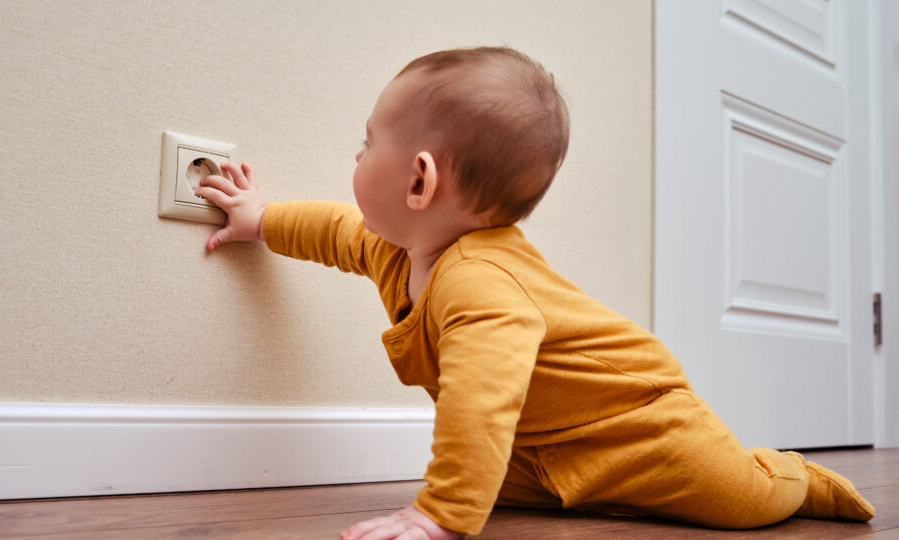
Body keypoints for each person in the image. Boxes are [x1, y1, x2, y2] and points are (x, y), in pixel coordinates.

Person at [195, 47, 875, 539]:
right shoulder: (395, 248)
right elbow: (336, 231)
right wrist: (261, 219)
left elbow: (479, 404)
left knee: (739, 501)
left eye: (367, 143)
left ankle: (795, 478)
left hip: (640, 425)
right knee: (514, 490)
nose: (355, 157)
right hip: (539, 445)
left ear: (418, 183)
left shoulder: (481, 284)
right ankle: (585, 497)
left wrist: (440, 516)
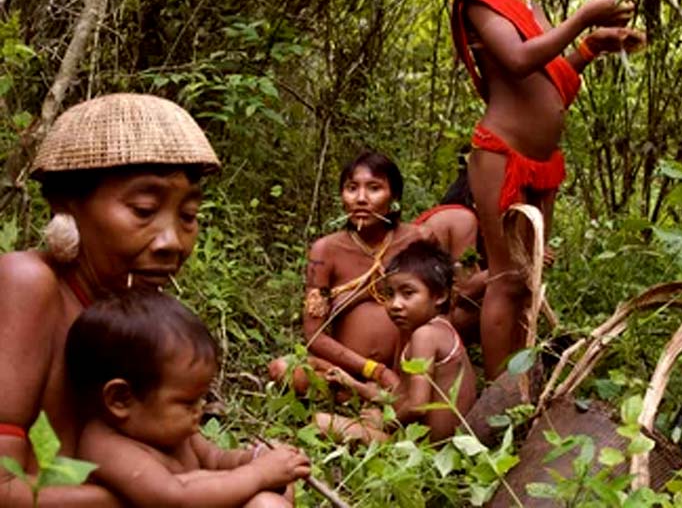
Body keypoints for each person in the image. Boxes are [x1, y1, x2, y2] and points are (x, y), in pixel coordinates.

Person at [451, 0, 646, 378]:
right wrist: (582, 18)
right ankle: (501, 396)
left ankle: (523, 386)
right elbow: (518, 61)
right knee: (506, 280)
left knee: (528, 280)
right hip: (502, 154)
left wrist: (591, 46)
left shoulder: (525, 2)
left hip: (542, 163)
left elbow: (548, 82)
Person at [0, 93, 221, 507]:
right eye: (143, 210)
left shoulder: (136, 316)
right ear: (65, 204)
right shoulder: (29, 284)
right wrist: (158, 497)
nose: (173, 242)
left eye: (188, 216)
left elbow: (189, 454)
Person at [66, 290, 311, 507]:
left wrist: (256, 458)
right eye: (187, 402)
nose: (200, 409)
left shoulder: (175, 433)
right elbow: (175, 498)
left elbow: (217, 460)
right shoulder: (106, 446)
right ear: (120, 399)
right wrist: (259, 474)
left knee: (276, 491)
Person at [270, 152, 430, 395]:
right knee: (283, 368)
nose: (361, 199)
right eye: (352, 188)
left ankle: (388, 398)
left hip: (407, 368)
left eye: (374, 188)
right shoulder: (326, 250)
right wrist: (374, 370)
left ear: (394, 195)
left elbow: (439, 310)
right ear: (342, 196)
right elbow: (314, 334)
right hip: (344, 371)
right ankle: (364, 395)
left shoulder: (418, 240)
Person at [315, 241, 477, 443]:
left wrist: (384, 424)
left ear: (440, 295)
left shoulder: (425, 335)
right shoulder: (442, 330)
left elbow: (417, 406)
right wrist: (354, 385)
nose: (395, 305)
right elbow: (403, 396)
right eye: (390, 294)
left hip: (426, 449)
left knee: (321, 422)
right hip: (441, 443)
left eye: (408, 293)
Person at [414, 157, 486, 343]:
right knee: (506, 304)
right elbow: (465, 291)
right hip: (413, 316)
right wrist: (519, 263)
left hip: (416, 309)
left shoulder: (463, 218)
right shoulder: (462, 218)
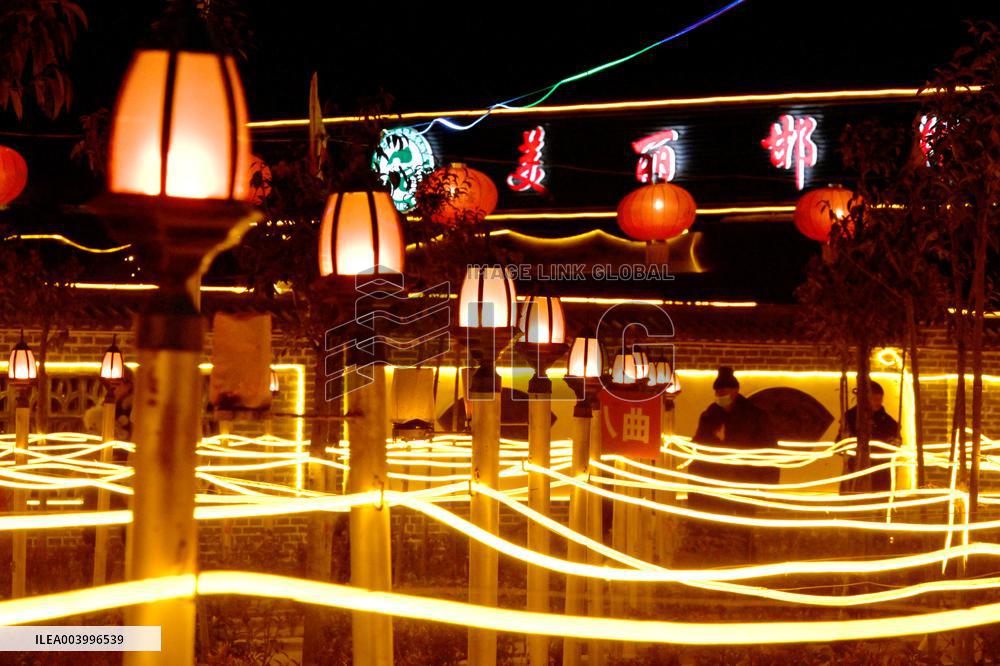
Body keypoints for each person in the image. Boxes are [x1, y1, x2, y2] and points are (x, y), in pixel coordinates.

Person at [688, 367, 778, 517]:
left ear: (735, 391)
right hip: (715, 485)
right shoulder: (710, 416)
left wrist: (767, 483)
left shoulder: (755, 417)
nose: (719, 396)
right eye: (717, 393)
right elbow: (699, 446)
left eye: (723, 393)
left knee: (742, 526)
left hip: (745, 483)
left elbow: (769, 447)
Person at [838, 381, 899, 492]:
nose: (878, 403)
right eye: (874, 399)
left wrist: (895, 444)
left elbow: (894, 448)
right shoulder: (850, 418)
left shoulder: (889, 423)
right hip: (855, 474)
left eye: (879, 400)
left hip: (879, 476)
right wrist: (845, 443)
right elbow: (838, 446)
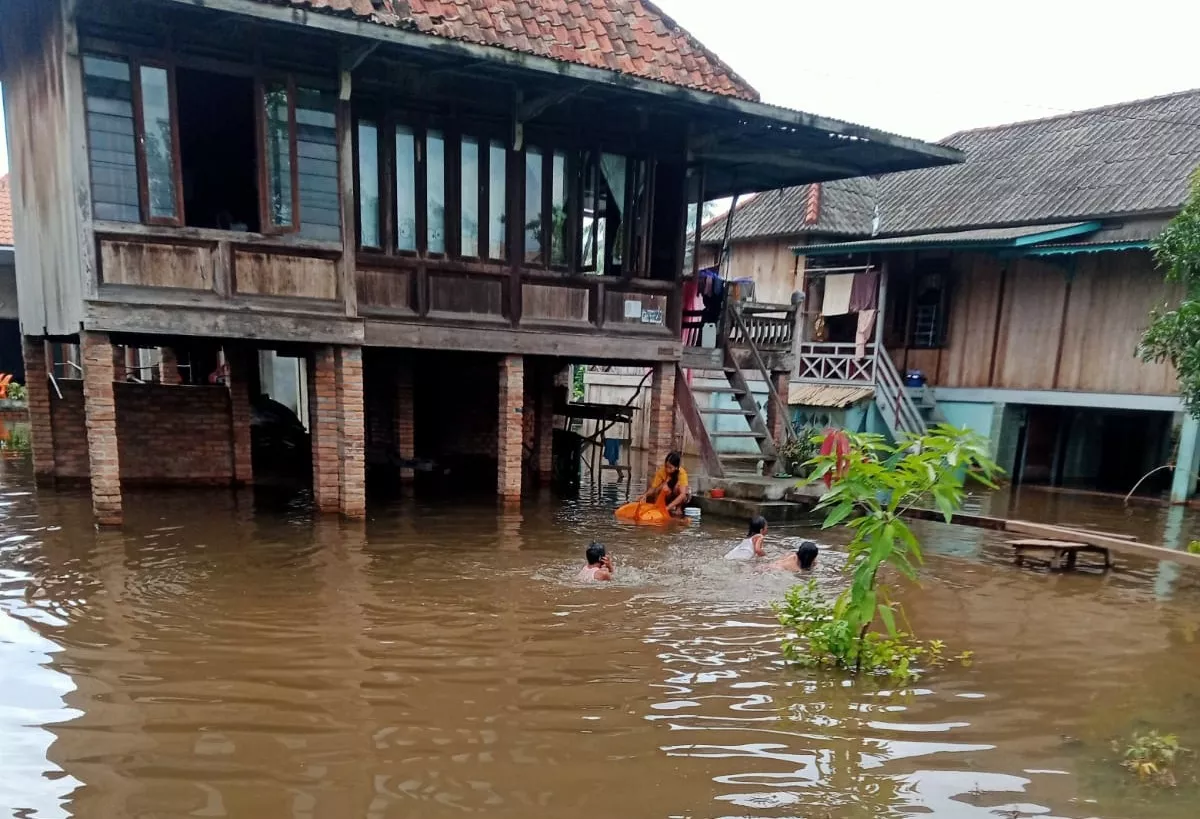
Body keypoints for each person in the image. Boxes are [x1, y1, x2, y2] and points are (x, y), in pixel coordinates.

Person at [643, 451, 691, 517]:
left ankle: (678, 508)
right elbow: (653, 488)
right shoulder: (661, 471)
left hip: (680, 497)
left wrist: (667, 508)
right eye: (666, 466)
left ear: (676, 467)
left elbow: (683, 495)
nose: (667, 470)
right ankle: (662, 505)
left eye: (670, 468)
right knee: (663, 487)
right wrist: (645, 495)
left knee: (678, 487)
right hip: (668, 496)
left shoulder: (682, 473)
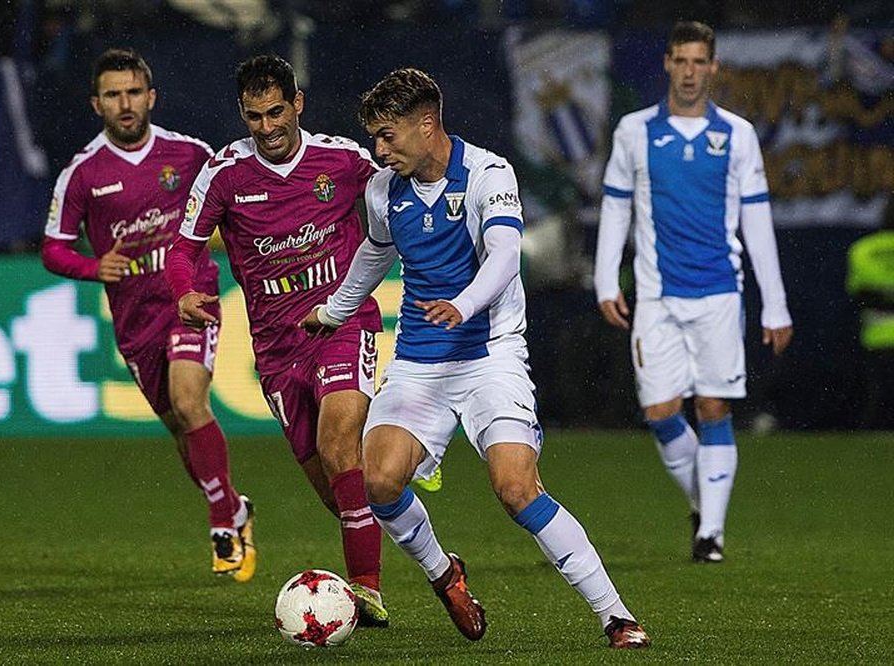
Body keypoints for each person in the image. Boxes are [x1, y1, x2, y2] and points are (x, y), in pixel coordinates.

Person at [300, 67, 650, 649]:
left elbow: (506, 255)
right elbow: (374, 252)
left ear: (426, 123)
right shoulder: (384, 188)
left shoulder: (489, 171)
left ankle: (615, 615)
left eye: (387, 135)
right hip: (418, 361)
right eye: (374, 137)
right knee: (379, 481)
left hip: (491, 356)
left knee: (516, 489)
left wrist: (463, 306)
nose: (377, 149)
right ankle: (445, 574)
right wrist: (334, 311)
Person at [165, 54, 389, 626]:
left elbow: (403, 197)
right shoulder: (224, 174)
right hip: (276, 350)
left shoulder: (344, 161)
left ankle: (366, 590)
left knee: (342, 447)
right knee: (333, 490)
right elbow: (183, 251)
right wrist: (184, 293)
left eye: (275, 113)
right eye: (253, 117)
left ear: (298, 104)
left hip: (342, 322)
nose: (266, 128)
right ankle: (413, 535)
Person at [41, 48, 255, 580]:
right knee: (182, 430)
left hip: (191, 298)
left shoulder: (190, 155)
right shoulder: (83, 174)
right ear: (97, 104)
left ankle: (221, 524)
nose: (125, 103)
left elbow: (232, 210)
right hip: (135, 321)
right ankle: (234, 504)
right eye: (113, 95)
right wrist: (95, 268)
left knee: (190, 399)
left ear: (151, 96)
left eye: (134, 92)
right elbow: (53, 248)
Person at [594, 21, 794, 564]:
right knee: (661, 413)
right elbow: (616, 207)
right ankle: (709, 509)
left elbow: (756, 221)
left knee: (712, 407)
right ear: (666, 63)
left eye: (698, 62)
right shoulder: (634, 131)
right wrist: (605, 277)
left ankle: (710, 533)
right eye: (680, 60)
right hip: (656, 298)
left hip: (718, 296)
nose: (689, 72)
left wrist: (774, 302)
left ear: (713, 67)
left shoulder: (737, 135)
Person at [846, 213, 894, 430]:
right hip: (879, 335)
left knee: (878, 393)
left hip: (877, 334)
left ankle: (870, 433)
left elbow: (859, 294)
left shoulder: (862, 249)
---
Exercise brief>
Going through the records above, state how many lines carry "nose", with no other text.

Task output>
12